### Data shown
------------------------------------------------------------

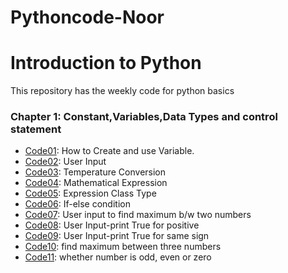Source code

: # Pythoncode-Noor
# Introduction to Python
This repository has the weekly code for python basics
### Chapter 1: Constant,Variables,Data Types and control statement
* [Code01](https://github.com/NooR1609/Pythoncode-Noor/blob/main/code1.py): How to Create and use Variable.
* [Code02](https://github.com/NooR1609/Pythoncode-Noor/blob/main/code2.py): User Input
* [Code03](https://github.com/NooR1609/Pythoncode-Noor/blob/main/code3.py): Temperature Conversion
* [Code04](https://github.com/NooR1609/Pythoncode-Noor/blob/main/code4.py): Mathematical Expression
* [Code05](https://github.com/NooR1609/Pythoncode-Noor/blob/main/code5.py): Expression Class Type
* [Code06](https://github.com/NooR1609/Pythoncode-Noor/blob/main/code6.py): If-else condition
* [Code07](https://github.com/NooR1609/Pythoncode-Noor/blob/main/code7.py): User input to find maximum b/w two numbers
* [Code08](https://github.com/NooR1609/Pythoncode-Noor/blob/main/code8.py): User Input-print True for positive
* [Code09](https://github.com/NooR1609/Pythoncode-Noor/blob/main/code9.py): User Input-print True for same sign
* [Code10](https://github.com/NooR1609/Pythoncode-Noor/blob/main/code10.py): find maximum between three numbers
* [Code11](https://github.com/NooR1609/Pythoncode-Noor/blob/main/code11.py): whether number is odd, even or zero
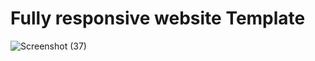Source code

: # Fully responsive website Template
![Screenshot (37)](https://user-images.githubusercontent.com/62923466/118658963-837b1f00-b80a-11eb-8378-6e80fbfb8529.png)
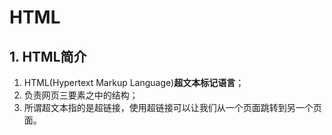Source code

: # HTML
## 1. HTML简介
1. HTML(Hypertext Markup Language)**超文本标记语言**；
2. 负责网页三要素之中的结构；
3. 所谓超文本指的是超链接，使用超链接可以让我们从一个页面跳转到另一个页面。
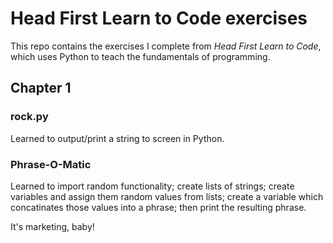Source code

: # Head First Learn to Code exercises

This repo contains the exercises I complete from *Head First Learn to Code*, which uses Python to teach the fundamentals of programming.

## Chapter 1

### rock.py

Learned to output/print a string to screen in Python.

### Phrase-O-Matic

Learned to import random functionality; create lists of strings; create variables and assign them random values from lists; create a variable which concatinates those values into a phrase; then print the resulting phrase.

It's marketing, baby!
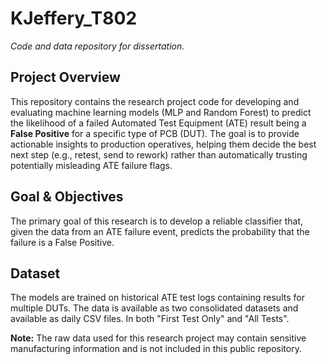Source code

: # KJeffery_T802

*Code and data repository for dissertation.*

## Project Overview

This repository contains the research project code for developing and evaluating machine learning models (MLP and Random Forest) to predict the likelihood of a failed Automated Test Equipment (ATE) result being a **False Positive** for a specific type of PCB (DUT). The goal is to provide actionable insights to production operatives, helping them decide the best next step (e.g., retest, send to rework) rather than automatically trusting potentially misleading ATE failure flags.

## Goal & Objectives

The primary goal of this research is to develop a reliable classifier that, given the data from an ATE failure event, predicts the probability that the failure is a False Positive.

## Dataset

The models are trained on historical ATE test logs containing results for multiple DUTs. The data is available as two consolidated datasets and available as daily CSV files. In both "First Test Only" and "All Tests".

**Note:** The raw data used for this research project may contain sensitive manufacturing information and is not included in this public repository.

------------------------------------------------------------

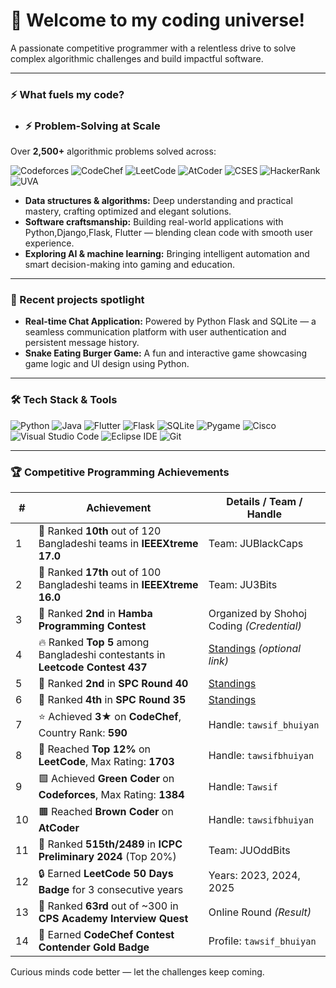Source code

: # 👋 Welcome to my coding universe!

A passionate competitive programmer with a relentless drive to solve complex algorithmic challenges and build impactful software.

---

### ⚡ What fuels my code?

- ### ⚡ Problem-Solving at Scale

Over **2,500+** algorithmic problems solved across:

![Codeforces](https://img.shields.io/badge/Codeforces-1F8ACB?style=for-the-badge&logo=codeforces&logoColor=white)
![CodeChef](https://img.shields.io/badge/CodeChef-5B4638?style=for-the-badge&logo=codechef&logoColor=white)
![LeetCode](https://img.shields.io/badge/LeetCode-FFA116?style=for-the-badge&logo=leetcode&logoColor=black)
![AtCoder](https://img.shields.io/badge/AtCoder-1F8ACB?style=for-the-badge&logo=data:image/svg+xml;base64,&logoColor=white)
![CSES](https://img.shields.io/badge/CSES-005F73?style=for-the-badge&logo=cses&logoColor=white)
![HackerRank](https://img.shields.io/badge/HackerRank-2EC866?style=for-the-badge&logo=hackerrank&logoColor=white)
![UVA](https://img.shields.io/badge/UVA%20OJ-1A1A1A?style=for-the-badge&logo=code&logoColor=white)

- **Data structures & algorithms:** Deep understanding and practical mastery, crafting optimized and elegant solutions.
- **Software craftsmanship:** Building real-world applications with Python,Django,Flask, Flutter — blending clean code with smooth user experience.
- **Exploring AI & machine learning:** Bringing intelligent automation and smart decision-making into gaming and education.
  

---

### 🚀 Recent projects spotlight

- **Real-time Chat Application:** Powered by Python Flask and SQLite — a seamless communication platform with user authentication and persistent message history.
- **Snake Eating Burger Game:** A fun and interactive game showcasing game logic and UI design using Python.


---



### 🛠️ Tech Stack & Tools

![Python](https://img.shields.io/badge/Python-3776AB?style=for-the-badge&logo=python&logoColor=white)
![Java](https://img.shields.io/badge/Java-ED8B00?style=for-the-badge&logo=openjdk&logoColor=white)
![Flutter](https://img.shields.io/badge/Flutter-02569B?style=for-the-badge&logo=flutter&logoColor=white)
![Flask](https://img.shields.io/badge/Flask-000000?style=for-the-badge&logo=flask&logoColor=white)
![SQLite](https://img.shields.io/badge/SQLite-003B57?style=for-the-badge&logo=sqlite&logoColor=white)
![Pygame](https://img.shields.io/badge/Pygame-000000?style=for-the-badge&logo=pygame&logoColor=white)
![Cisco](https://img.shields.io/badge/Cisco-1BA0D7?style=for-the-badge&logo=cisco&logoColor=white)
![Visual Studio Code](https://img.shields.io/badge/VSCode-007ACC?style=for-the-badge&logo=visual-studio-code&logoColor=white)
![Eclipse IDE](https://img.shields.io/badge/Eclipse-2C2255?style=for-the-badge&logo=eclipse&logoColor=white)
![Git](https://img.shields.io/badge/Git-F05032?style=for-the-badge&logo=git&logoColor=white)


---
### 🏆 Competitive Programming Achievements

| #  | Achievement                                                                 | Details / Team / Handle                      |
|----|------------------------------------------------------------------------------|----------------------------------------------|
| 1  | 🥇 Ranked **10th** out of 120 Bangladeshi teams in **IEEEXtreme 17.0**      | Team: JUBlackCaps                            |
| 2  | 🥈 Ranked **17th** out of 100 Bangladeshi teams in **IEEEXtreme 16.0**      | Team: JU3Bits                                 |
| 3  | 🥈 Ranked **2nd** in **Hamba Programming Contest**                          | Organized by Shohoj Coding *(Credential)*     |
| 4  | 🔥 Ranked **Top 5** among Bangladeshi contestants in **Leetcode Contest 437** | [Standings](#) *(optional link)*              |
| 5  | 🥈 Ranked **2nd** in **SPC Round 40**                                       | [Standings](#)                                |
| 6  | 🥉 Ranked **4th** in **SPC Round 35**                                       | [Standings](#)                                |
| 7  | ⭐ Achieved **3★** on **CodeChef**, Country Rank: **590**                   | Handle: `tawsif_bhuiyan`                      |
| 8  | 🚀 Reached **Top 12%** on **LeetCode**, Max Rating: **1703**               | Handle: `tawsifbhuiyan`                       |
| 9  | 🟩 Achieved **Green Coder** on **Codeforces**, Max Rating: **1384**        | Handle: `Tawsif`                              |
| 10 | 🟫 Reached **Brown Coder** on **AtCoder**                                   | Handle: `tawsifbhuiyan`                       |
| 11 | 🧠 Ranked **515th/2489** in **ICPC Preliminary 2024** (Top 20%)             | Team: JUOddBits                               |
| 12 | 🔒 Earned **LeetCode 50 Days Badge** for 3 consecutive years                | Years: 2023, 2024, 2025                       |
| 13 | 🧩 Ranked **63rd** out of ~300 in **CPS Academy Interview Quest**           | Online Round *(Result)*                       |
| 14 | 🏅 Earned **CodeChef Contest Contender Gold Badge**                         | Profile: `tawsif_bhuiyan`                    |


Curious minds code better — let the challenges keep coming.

------------------------------------------------------------

### About this task
Look above for the line containing "### rock.py", then write out every line from there down to the line containing "## Project Overview", that line included, with no pictures.

### Result for this task
### rock.py

Learned to output/print a string to screen in Python.

### Phrase-O-Matic

Learned to import random functionality; create lists of strings; create variables and assign them random values from lists; create a variable which concatinates those values into a phrase; then print the resulting phrase.

It's marketing, baby!
Source code

: # KJeffery_T802

*Code and data repository for dissertation.*

## Project Overview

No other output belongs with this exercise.